Poor outcomes also did not increase when surgeons had midnight to 7 AM shifts on the trauma service and operated on scheduled patients the next day, but had similar rates of complications as surgeons who had not operated the night before.

The study was performed at 102 non-academic hospitals by Christopher Vinden, MD, and colleagues at the Western University in London, in the province of Ontario.

The authors said they focused on laparoscopic gall bladder operations because they are commonplace, and because "errors attributable to disrupted sleep occur in common and routine tasks."

A Legal Challenge
The study has implications for 80-hour per week duty hour limits in medical training and hospital regulations that were established in U.S. medical teaching programs in 2003, 20 years after an incident, in which an 18-year-old college freshman, Libby Zion, died at New York Hospital.

The patient's father, attorney Sidney Zion, alleged that administration of drugs with fatal interactions and use of restraints that contributed to his daughter's death were due to the hospital residents' long-working hours.

The authors of the Ontario study conclude that "policies limiting attending surgeon work hours are controversial. Critics suggest such policies reduce continuity in care, increase communication errors, and introduce the potential for a bystander effect (in which one surgeon may expect another to bear the burden for authority and responsibility)," they wrote.

Also, the authors wrote, policies preventing surgeons who operated on the night shift from operating hours later "would have important cost, staffing,  and resource implications," possibly increasing costs by more than $1 million per life saved.

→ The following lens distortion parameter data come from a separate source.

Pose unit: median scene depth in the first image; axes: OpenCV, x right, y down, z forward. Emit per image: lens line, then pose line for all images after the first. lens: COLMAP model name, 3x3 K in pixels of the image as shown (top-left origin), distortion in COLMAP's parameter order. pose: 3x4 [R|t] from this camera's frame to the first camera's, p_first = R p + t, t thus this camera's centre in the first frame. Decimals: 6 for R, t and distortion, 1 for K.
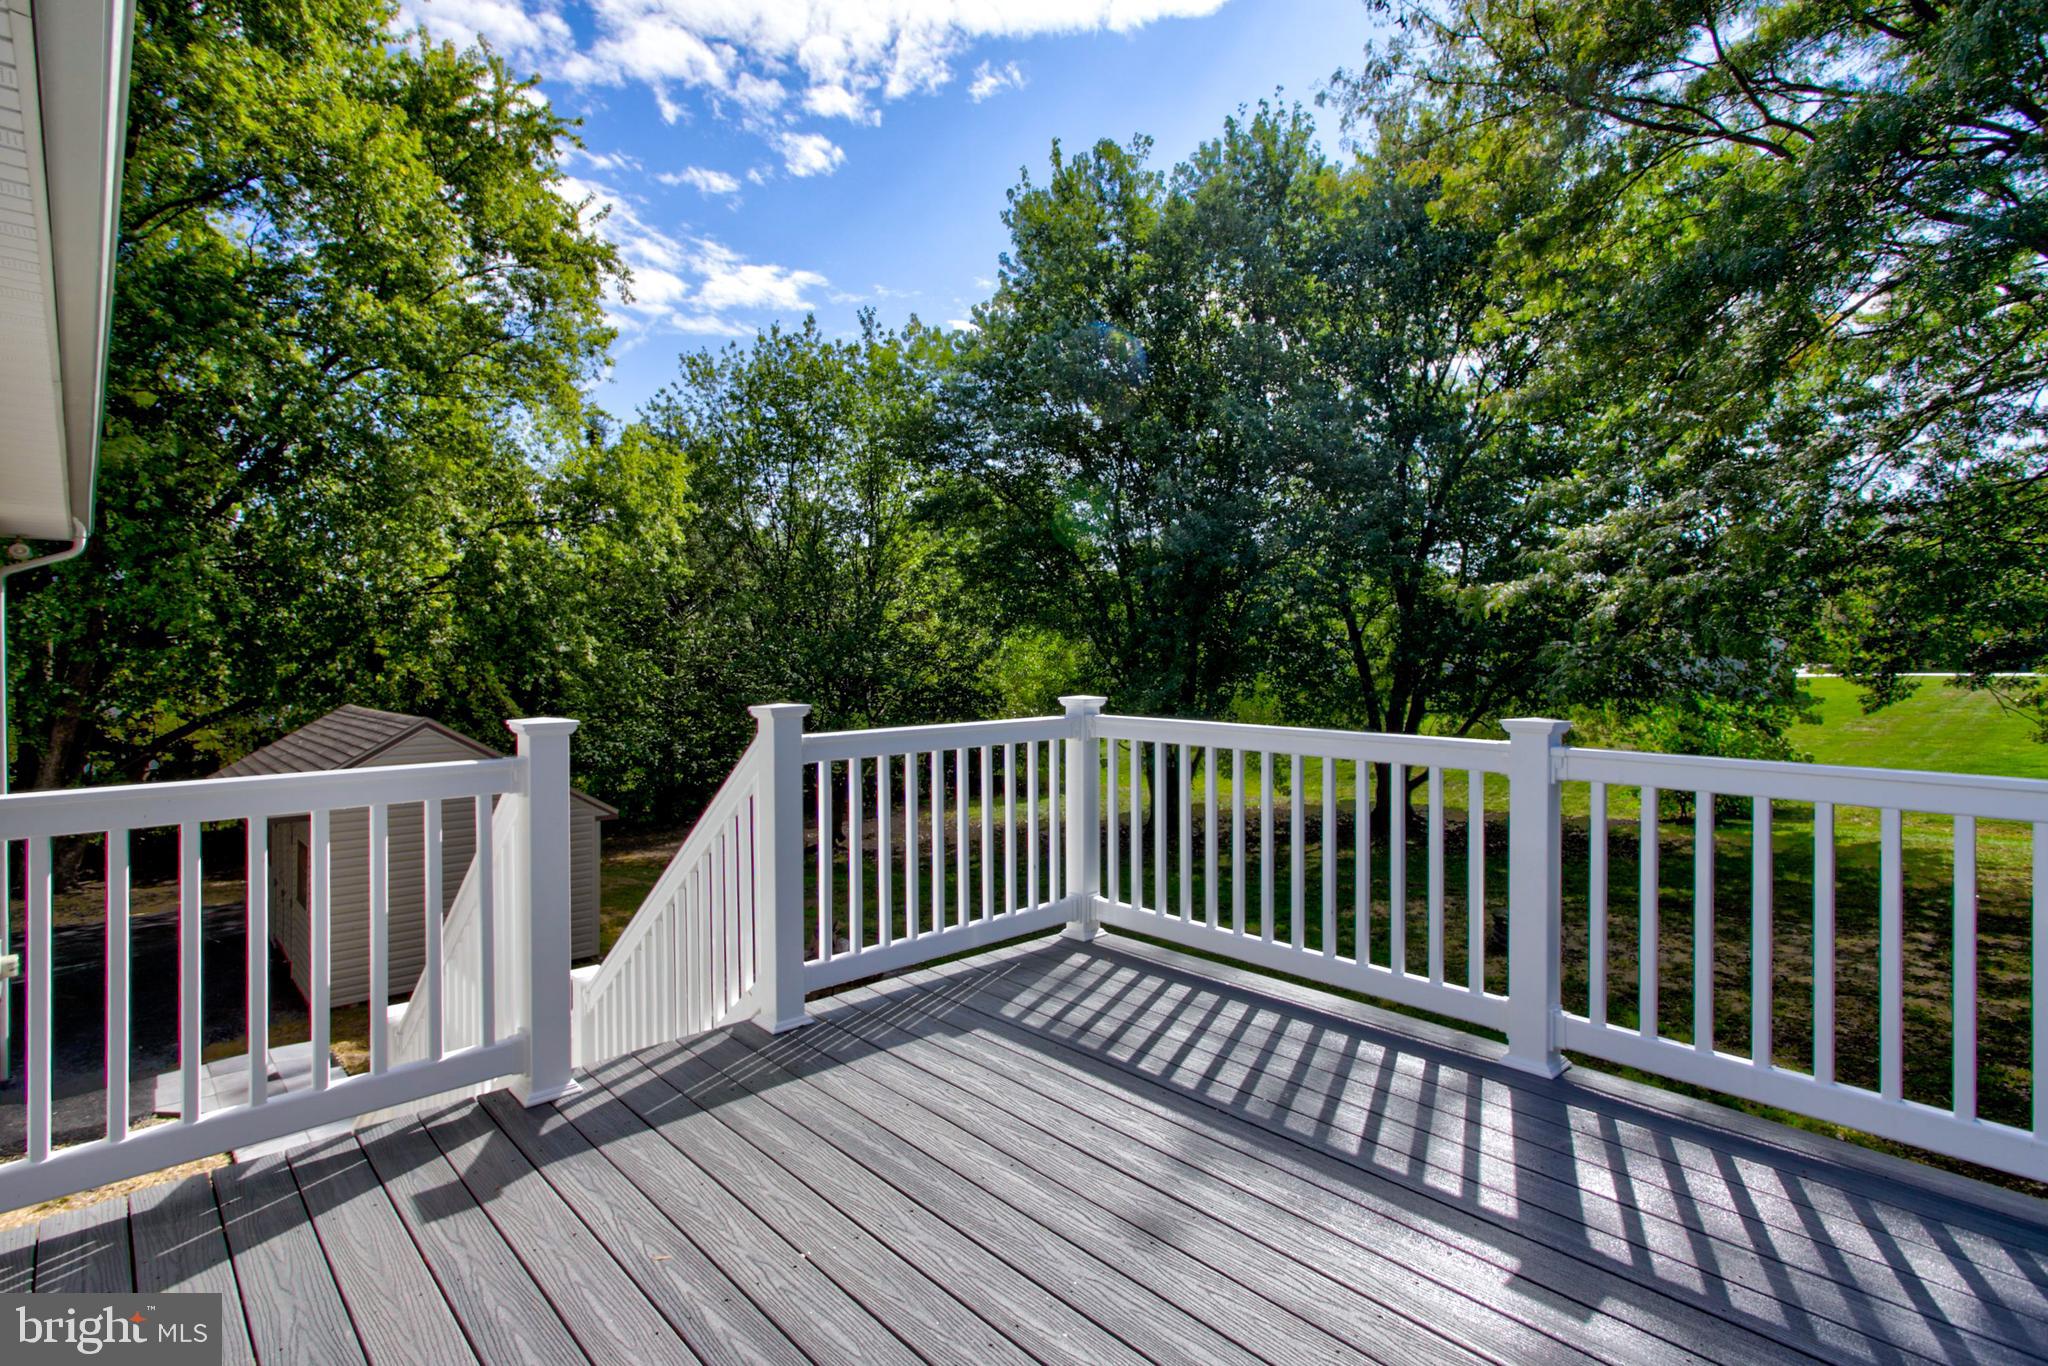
lens RADIAL K [[1007.7, 0, 1033.1], [0, 1007.7, 645.0], [0, 0, 1]] dist [0.002227, 0.000302]
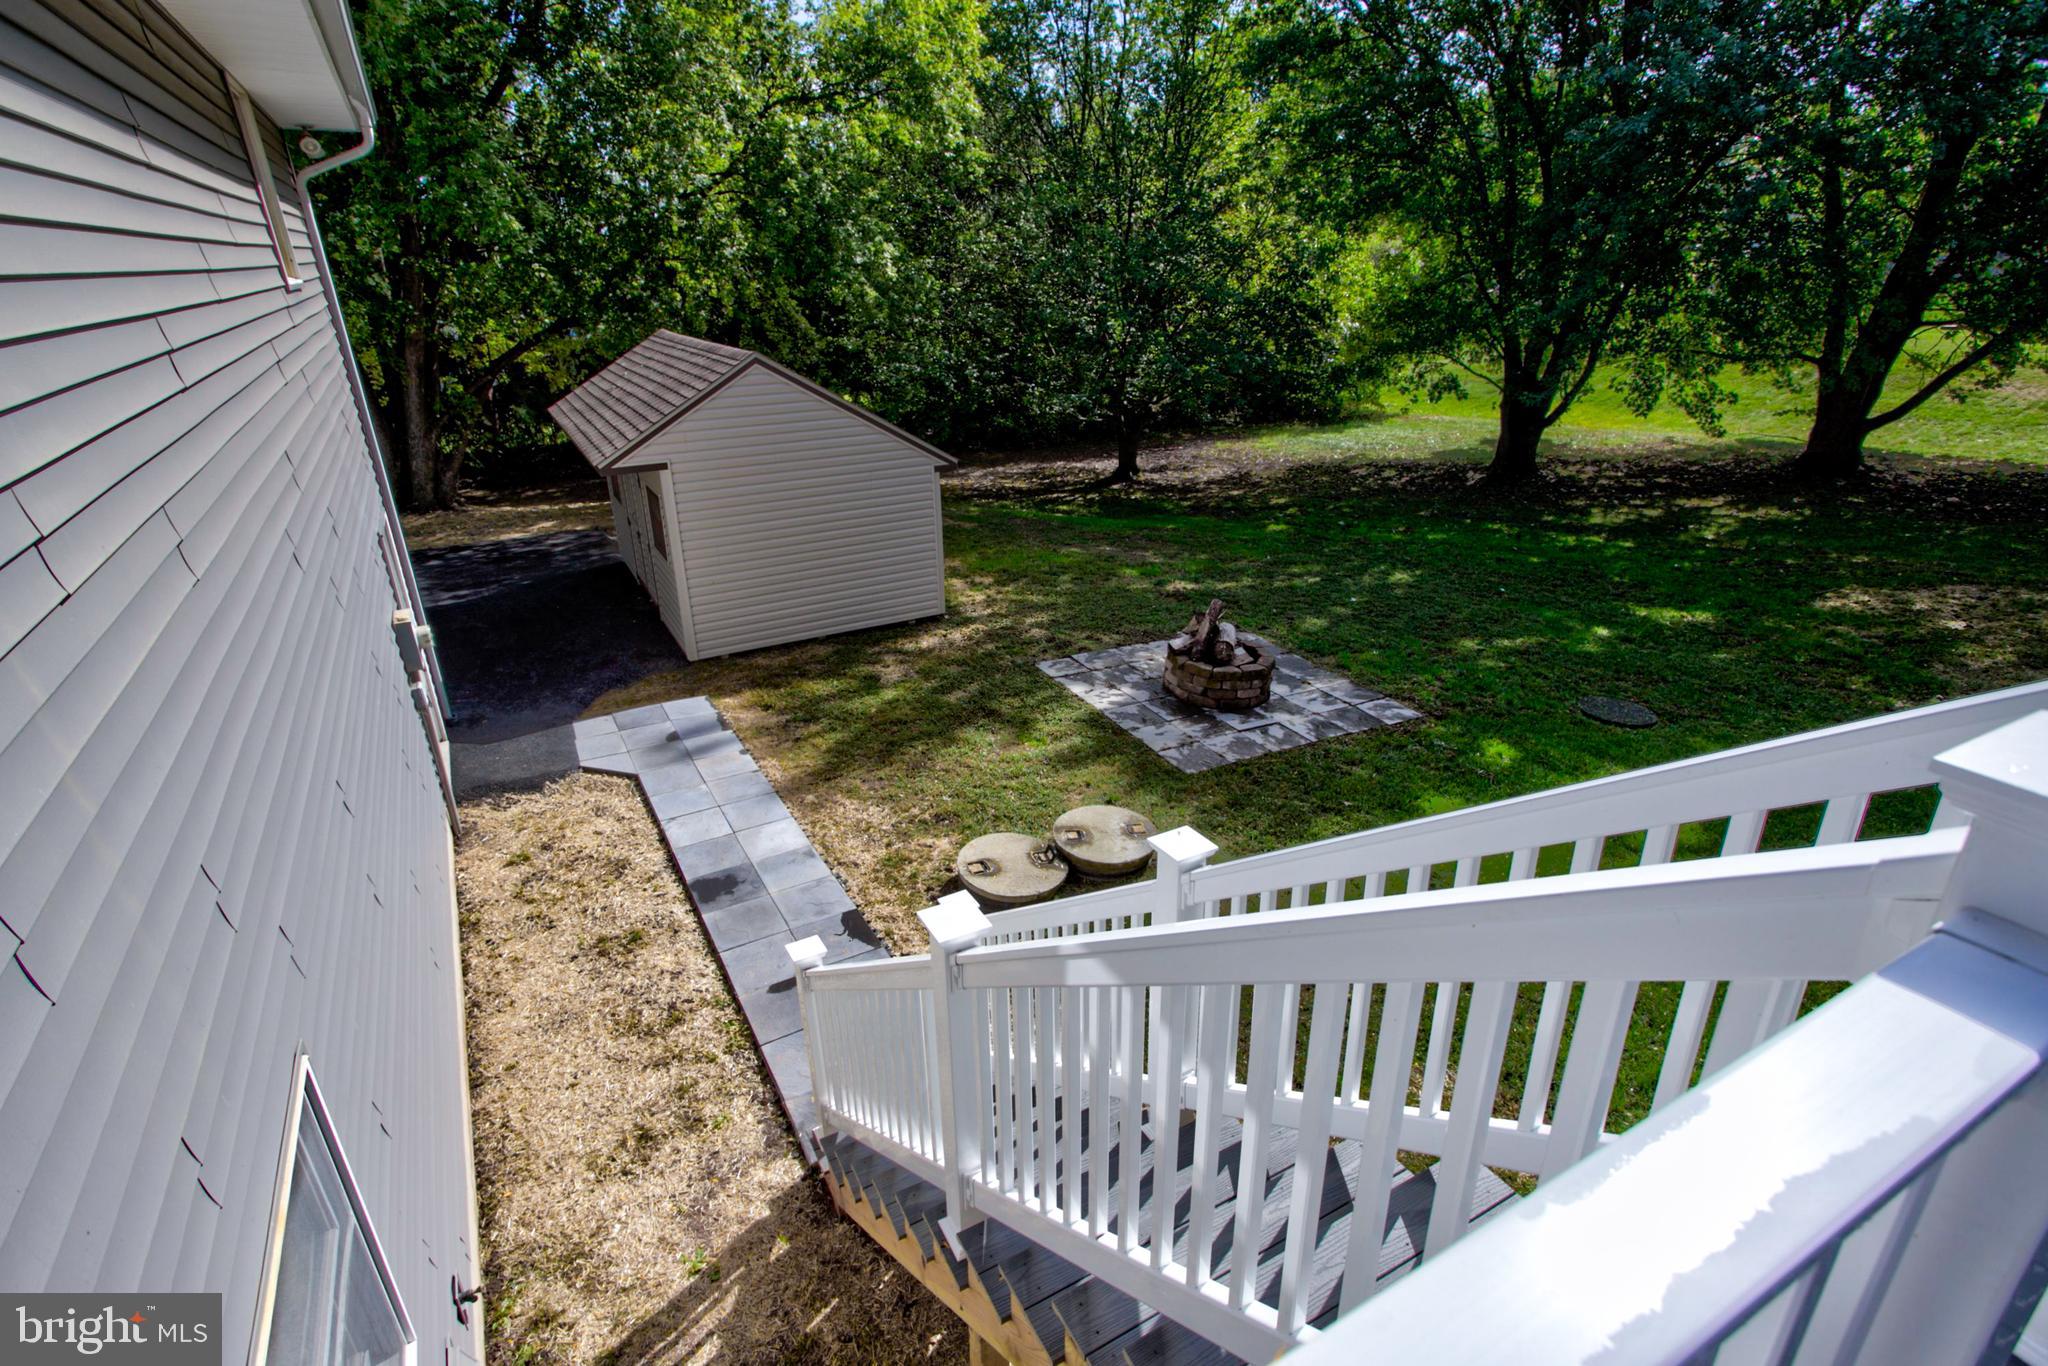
lens RADIAL K [[1007.6, 0, 1003.7], [0, 1007.6, 663.2], [0, 0, 1]] dist [0.014788, 0.000028]
pose [[0.966486, 0.081450, -0.243454, -0.105592], [0.018745, 0.923411, 0.383355, -0.006464], [0.256032, -0.375071, 0.890937, 0.117977]]
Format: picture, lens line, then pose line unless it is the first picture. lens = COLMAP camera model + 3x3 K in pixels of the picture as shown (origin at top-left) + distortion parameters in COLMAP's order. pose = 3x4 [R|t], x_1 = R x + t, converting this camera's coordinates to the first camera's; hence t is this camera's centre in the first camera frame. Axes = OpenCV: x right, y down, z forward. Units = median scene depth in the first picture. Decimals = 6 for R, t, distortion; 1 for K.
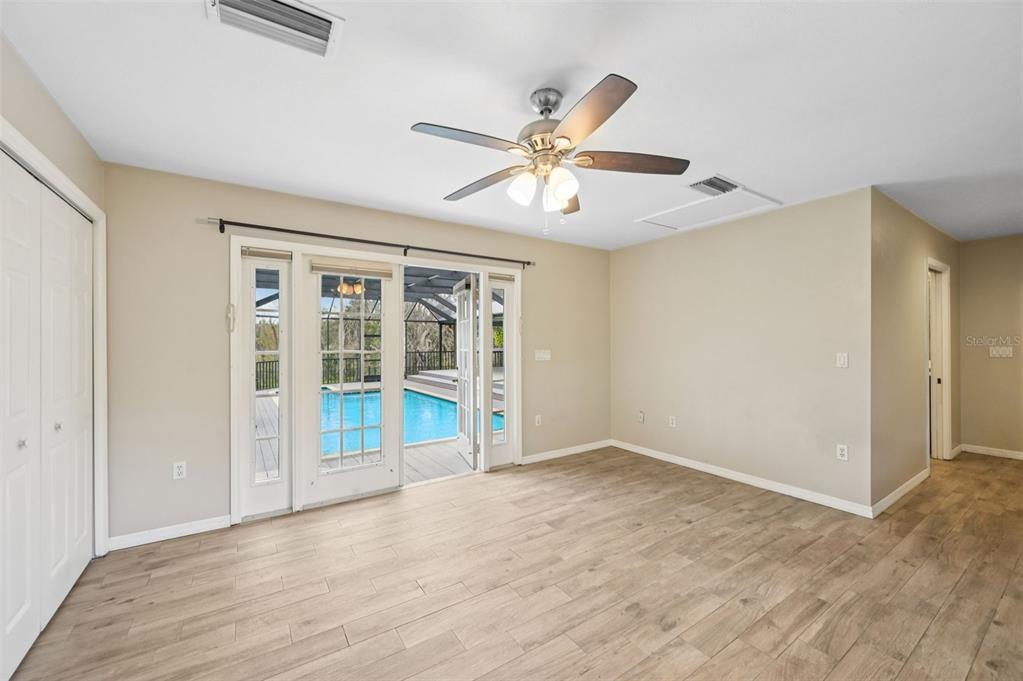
lens RADIAL K [[404.6, 0, 509.6], [0, 404.6, 345.0], [0, 0, 1]] dist [-0.001080, -0.000112]
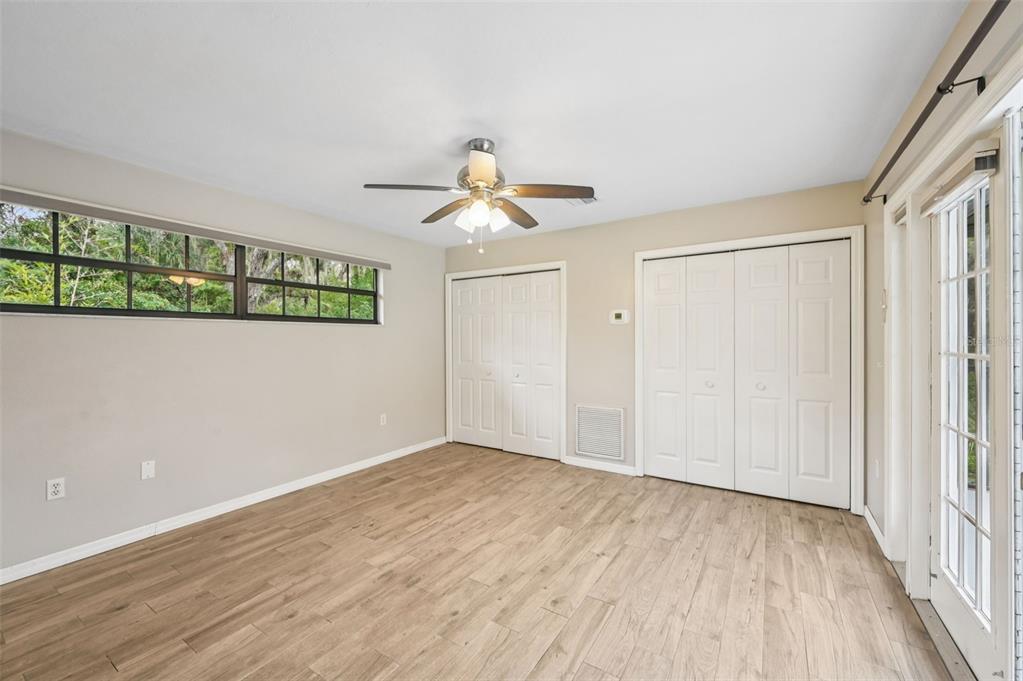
lens RADIAL K [[404.6, 0, 510.7], [0, 404.6, 337.6], [0, 0, 1]] dist [-0.001080, -0.000112]
pose [[-0.916233, 0.007463, -0.400576, 0.412238], [0.004641, 0.999957, 0.008016, -0.013161], [0.400619, 0.005486, -0.916228, 1.744333]]
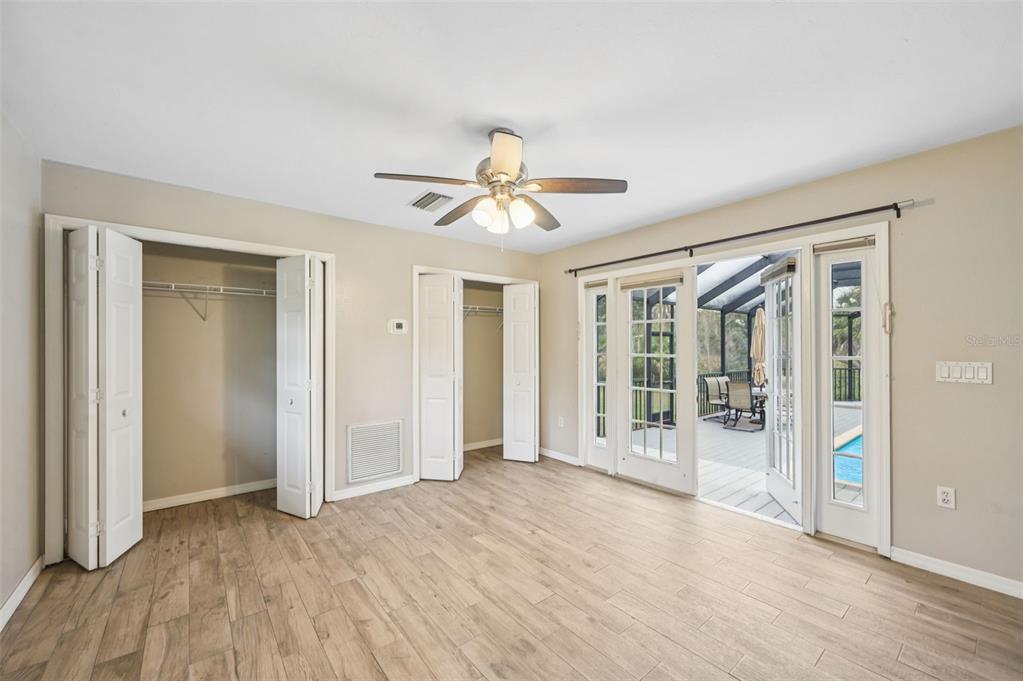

In rural areas, they wrote, establishing work hour limits "may not be possible without making care unavailable."

Conflicting Study Results
In an accompanying editorial, Michael Zinner, MD, of Brigham and Women's Hospital in Boston, and Julie Ann Fresichlag, MD, of Johns Hopkins Medical Institute in Baltimore, noted that a basis for arguments in favor of duty hour limits lie in a 2009 study.

Data presented in that report "demonstrated higher complication rates among attending surgeons who had worked the night before and performed elective operations the following day."

Zinner and Fresichlag wrote that even though there was no difference in complication rates, "a subgroup analysis revealed more complications among cases in which the surgeon had operated at night within six hours before performing the elective operation… compared with when the nighttime operation occurred more than six hours before the elective operation."

And they cautioned that while routine monotonous tasks can be adversely affected by limited amounts of sleep before the task, "Pilots do not fall asleep during takeoff and landing, truck drivers do not fall asleep during loading and unloading, and astronauts do not fall asleep during atmospheric reentry."

Recommendation: Self-Assess
Zinner and Fresichlag acknowledged that the study by Vinden and colleagues verifies that surgeons can safely perform elective procedures when they operated hours earlier.

"However, just as each patient undergoing an operation requires an individualized assessment and operative plan, each surgeon must objectively self-assess fatigue level and honestly determine" whether—if he or she operated all night—he can operate with the same level of skill as he or she would with a good night's sleep. Patient safety and surgeon well-being deserve no less."